However, before introducing its use through code segments, the basic theory about conics in a two-dimensional space will be explained next.
A quadric surface in a two-dimensional space over the real field, also known as conic sections (ellipses, parabolas, and hyperboles), is defined by the following algebraic equation:
$$ \begin{array}{cccccccccccc} A \cdot x^{2} & + & B \cdot y^{2} & + & C \cdot x \cdot y & D \cdot x & + & E \cdot y & + & F & = & 0 \end{array} $$
where $A,\enspace B,\enspace C,\enspace D,\enspace E,\enspace F\enspace\in\enspace\mathcal{R}$
The representation in homogeneous coordinates of the above polynomial equation can be rewritten in its matricial quadratic form, as follows:
$$ C:\left\lbrace\enspace (\enspace x,\enspace y\enspace)\enspace|\enspace \left[\begin{array}{ccc} \enspace\ x \enspace\ \enspace\ y \enspace\ \enspace\ 1 \enspace\ \end{array}\right]^{T}\times\enspace \left[\begin{array}{ccc} \enspace A & C / 2 & D / 2 \enspace \ \enspace C / 2 & B & E / 2 \enspace \ \enspace D / 2 & E / 2 & F\enspace \ \end{array}\right]\times \left[\begin{array}{c} \enspace\ x \enspace\ \enspace\ y \enspace\ \enspace\ 1 \enspace\ \end{array}\right]\enspace=\enspace 0 \enspace\right\rbrace $$
The latter equation will be used to represent ellipses and hyperboles in pyConics's
CConic class, which can be either non-degenerate or
degenerate.
NOTE:
A conic is said to be non-degenerate if it is represented by a non-singular matrix,
whereas a degenerate conic is represented by a singular matrix. Over the real field,
there are only three types of degenerate conics, namely:
- two concurrent lines, where the rank of its matrix is equal to two.
- two parallel lines that are distinct, where the rank of its matrix is equal to two.
- two parallel lines that are coincident, where the rank of its matrix is equal to one.
- Plotting non-degenerate ellipses with
CConic.
Some non-degenerate ellipses will be drawn on the screen. You can see from the code
below that this task is really simple when pyConics is used.

(Point correspondence tracking data)

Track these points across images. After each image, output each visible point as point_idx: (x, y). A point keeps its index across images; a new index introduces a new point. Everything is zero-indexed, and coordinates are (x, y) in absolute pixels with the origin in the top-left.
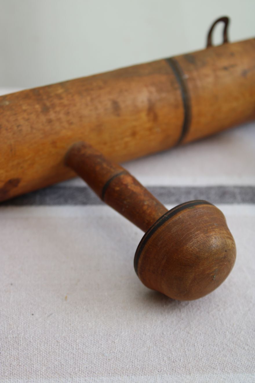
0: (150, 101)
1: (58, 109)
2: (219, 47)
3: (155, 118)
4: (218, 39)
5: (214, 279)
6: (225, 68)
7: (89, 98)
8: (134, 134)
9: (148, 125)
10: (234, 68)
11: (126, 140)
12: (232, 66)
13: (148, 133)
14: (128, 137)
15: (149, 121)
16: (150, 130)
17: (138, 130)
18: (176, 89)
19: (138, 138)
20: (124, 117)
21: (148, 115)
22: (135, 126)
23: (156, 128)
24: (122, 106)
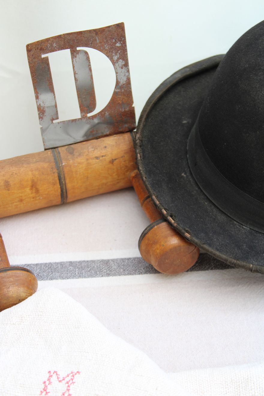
0: (33, 181)
3: (37, 191)
6: (97, 158)
8: (21, 201)
10: (104, 157)
11: (15, 204)
12: (103, 156)
13: (32, 200)
14: (16, 202)
15: (32, 193)
16: (33, 198)
17: (24, 198)
18: (54, 173)
19: (24, 202)
20: (13, 191)
21: (31, 189)
22: (21, 196)
23: (38, 197)
24: (11, 184)
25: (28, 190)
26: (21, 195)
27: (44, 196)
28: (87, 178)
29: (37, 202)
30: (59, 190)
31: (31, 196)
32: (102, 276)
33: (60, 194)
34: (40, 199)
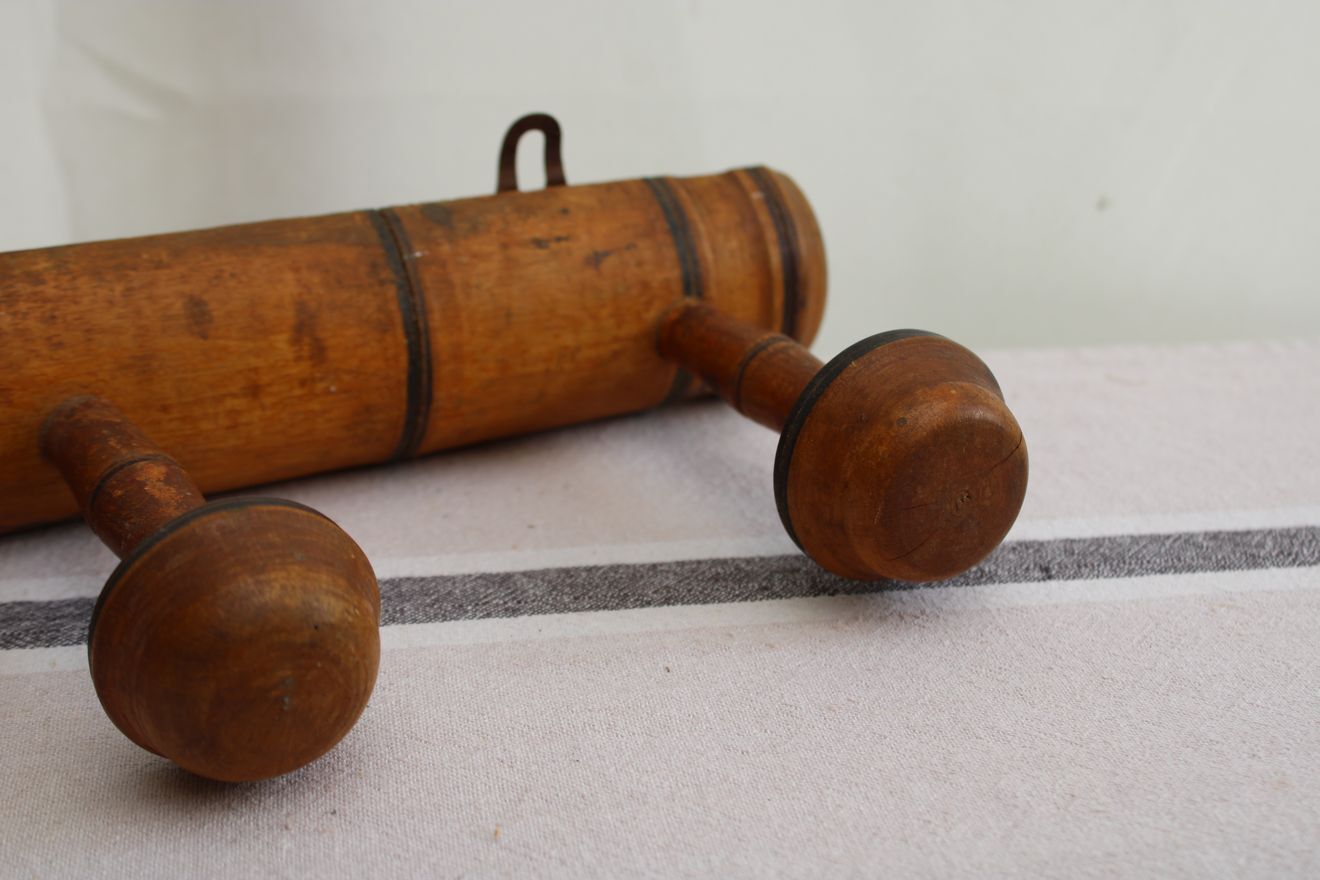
0: (301, 306)
1: (23, 306)
2: (534, 195)
3: (319, 353)
4: (531, 174)
5: (285, 708)
6: (539, 243)
7: (119, 288)
8: (254, 391)
9: (296, 370)
10: (563, 244)
11: (230, 403)
12: (559, 239)
13: (298, 392)
14: (234, 396)
15: (298, 359)
16: (303, 383)
17: (265, 379)
18: (382, 283)
19: (268, 401)
20: (221, 342)
21: (296, 341)
22: (256, 370)
23: (321, 379)
24: (215, 313)
25: (282, 342)
26: (253, 361)
27: (347, 378)
28: (509, 315)
29: (315, 406)
30: (404, 359)
31: (294, 370)
32: (489, 615)
33: (404, 377)
34: (327, 392)
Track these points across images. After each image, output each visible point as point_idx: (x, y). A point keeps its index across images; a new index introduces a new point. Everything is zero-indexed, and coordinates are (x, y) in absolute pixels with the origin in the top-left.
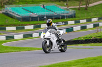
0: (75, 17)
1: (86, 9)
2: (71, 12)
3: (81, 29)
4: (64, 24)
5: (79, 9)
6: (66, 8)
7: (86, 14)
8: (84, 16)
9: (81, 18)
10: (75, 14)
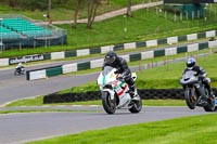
0: (65, 43)
1: (89, 26)
2: (57, 33)
3: (79, 70)
4: (42, 57)
5: (74, 27)
6: (47, 23)
7: (88, 38)
8: (85, 42)
9: (78, 46)
10: (65, 37)
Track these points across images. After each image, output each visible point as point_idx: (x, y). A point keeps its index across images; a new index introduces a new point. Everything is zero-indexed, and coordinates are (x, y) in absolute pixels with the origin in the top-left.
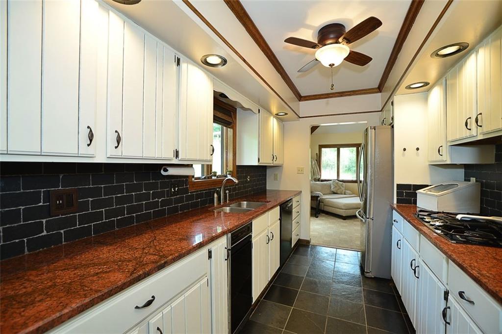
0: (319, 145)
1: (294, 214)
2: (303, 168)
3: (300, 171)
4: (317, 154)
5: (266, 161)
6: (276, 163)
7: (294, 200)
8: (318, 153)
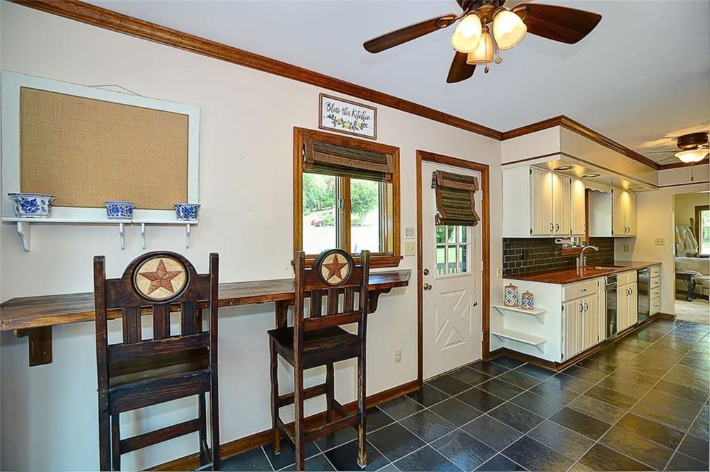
0: (696, 207)
1: (652, 295)
2: (664, 239)
3: (660, 242)
4: (691, 219)
5: (619, 233)
6: (628, 234)
7: (653, 270)
8: (694, 217)
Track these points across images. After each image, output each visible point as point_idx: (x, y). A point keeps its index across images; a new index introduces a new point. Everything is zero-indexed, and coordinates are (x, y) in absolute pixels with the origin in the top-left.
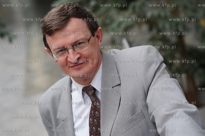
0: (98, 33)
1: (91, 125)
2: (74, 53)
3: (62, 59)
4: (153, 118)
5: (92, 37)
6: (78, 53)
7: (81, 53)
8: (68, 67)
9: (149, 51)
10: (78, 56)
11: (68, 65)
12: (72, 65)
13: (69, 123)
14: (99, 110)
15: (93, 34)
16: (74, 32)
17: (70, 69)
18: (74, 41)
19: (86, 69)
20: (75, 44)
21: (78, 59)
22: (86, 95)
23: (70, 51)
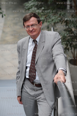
1: (33, 52)
3: (28, 29)
4: (53, 54)
7: (34, 28)
8: (29, 32)
9: (56, 34)
10: (32, 29)
13: (26, 51)
14: (37, 48)
15: (39, 23)
16: (32, 21)
18: (32, 24)
19: (34, 34)
20: (32, 25)
22: (34, 43)
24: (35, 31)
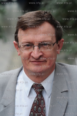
0: (60, 43)
3: (26, 52)
5: (56, 44)
6: (41, 52)
7: (44, 53)
8: (29, 61)
11: (30, 59)
12: (33, 60)
15: (57, 42)
17: (30, 63)
20: (41, 45)
23: (36, 48)
24: (45, 61)
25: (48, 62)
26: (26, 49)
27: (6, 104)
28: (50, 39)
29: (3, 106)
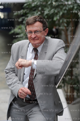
0: (46, 30)
2: (34, 35)
5: (43, 31)
6: (36, 35)
10: (35, 36)
16: (37, 27)
18: (36, 30)
20: (35, 32)
21: (35, 37)
23: (33, 33)
24: (38, 39)
25: (40, 39)
26: (29, 34)
27: (22, 56)
28: (39, 29)
29: (21, 56)
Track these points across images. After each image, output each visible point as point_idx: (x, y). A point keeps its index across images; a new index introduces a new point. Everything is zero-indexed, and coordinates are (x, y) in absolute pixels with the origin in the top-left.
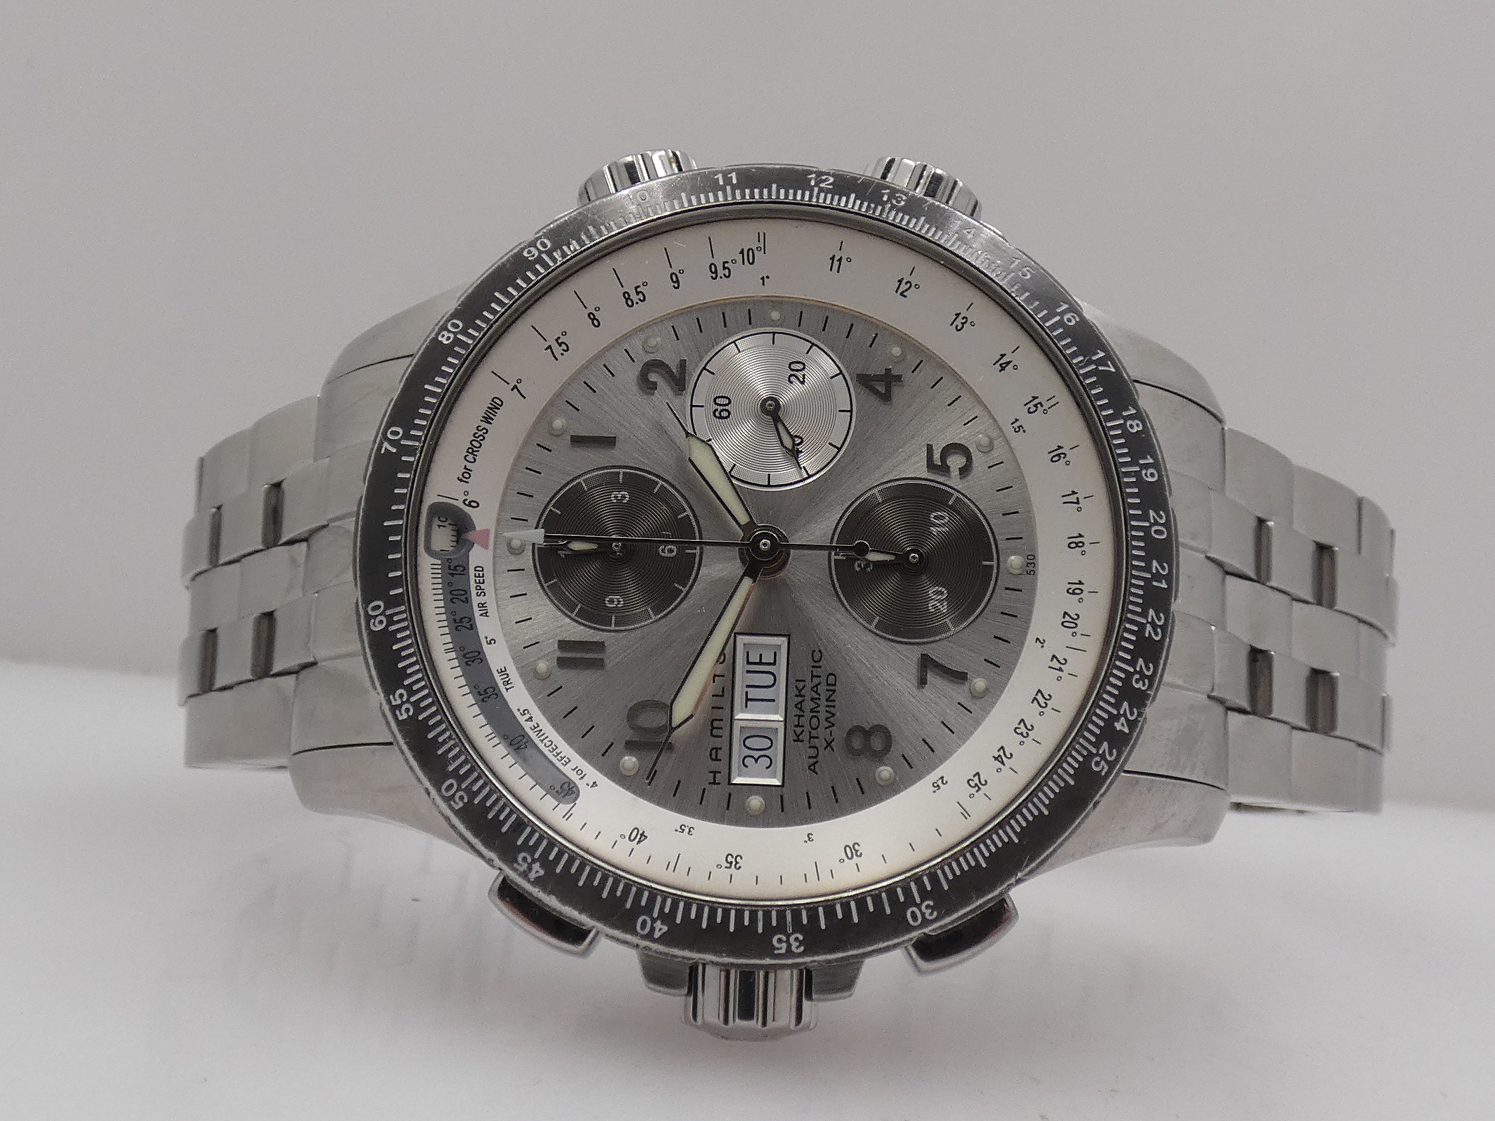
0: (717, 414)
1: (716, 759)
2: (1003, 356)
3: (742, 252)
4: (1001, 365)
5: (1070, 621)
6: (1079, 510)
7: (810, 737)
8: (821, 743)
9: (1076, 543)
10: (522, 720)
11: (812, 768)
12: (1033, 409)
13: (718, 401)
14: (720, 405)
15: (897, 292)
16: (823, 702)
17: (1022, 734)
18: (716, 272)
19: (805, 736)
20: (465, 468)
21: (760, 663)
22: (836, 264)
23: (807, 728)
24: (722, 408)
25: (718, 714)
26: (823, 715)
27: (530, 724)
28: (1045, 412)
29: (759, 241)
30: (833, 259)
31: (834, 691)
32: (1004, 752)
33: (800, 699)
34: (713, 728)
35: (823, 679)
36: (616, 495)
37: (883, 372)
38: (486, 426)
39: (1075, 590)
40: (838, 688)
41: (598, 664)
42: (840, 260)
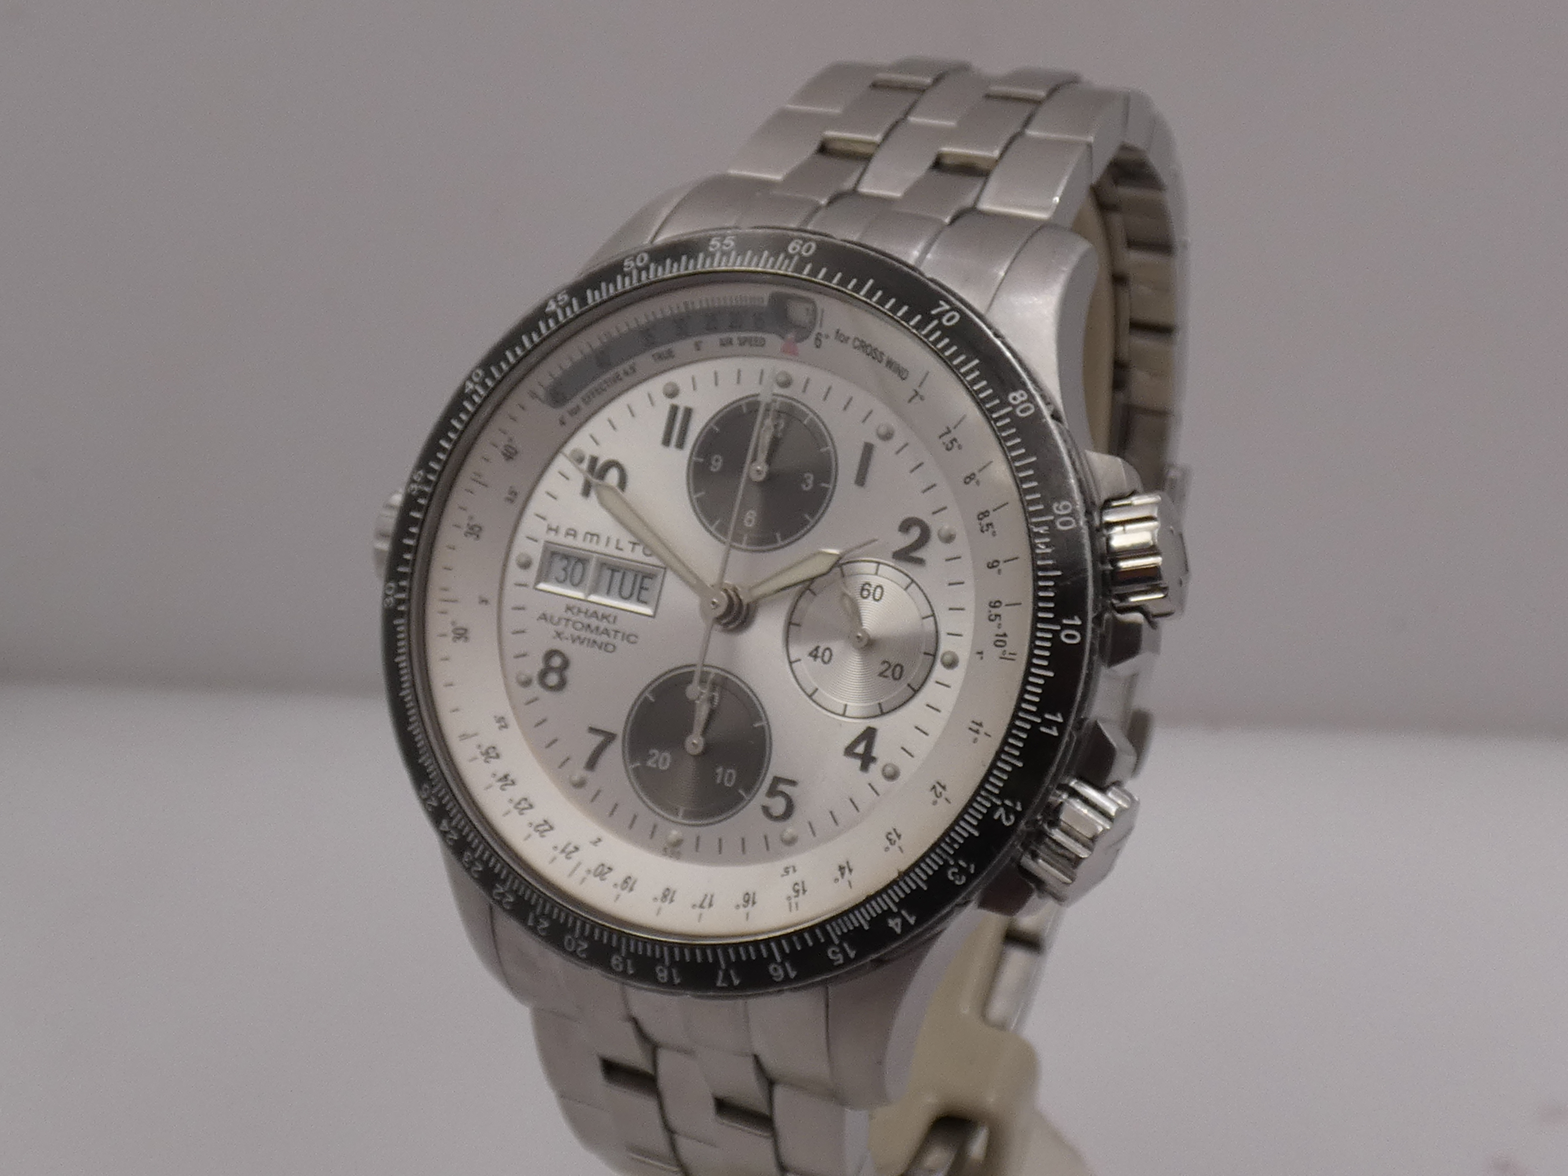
0: (867, 587)
1: (567, 534)
2: (850, 870)
3: (1005, 635)
4: (844, 868)
5: (602, 871)
6: (694, 906)
7: (568, 620)
8: (561, 628)
9: (667, 895)
10: (626, 366)
11: (544, 617)
12: (797, 887)
13: (879, 590)
14: (875, 591)
15: (939, 783)
16: (593, 636)
17: (519, 803)
18: (994, 607)
19: (569, 615)
20: (848, 338)
21: (641, 588)
22: (975, 727)
23: (574, 618)
24: (872, 591)
25: (603, 540)
26: (584, 634)
27: (621, 373)
28: (789, 898)
29: (1010, 654)
30: (980, 725)
31: (600, 648)
32: (509, 785)
33: (600, 615)
34: (592, 535)
35: (611, 640)
36: (810, 478)
37: (874, 754)
38: (885, 361)
39: (628, 883)
40: (602, 651)
41: (666, 442)
42: (977, 732)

> **Questions**
A – From the passage on conics, list each type of degenerate conic over the real field along with the rank of its matrix.
B – Pick up the passage on conics after its final sentence and keep writing it.
Nothing here draws on the records.

> **Answer section**
A –
- Two concurrent lines: rank two
- Two distinct parallel lines: rank two
- Two coincident parallel lines: rank one

B –
from pyConics import CFigure, CAxes
from pyConics import CPoint, CLine
from pyConics import CConic
from pyConics import cconst
import numpy as np
# Create an empty figure.
# Its width and height are relative to the screen size.
width = 0.35
f: CFigure = CFigure( (width, 16.0 / 9.0 * width ) )
# Create a 1x1 grid of axes from f.
# The title font size is 9.
f.create_axes( ( 1, 1 ) )
# Get the tuple of CAxes classes for the 1x1 grid.
ax = f.axes
# Define a title.
ax[ 0 ].title = 'Plotting non-degenerate ellipses.'
# Change its axis.
ax[ 0 ].xlim = ( -10, 10 )
ax[ 0 ].xticks = np.linspace( -10, 10, 21 )
ax[ 0 ].ylim = ( -10, 10 )
ax[ 0 ].yticks = np.linspace( -10, 10, 21 )
# Create and plot a circle with radius = 1, and center at ( 0, 0 )
C0 = CConic( name = 'C0' )
xy = CPoint( ( 0.0, 0.0 ) )
print( C0 )
print( f'The rank of {C0.name} is {C0.rank}.\n' )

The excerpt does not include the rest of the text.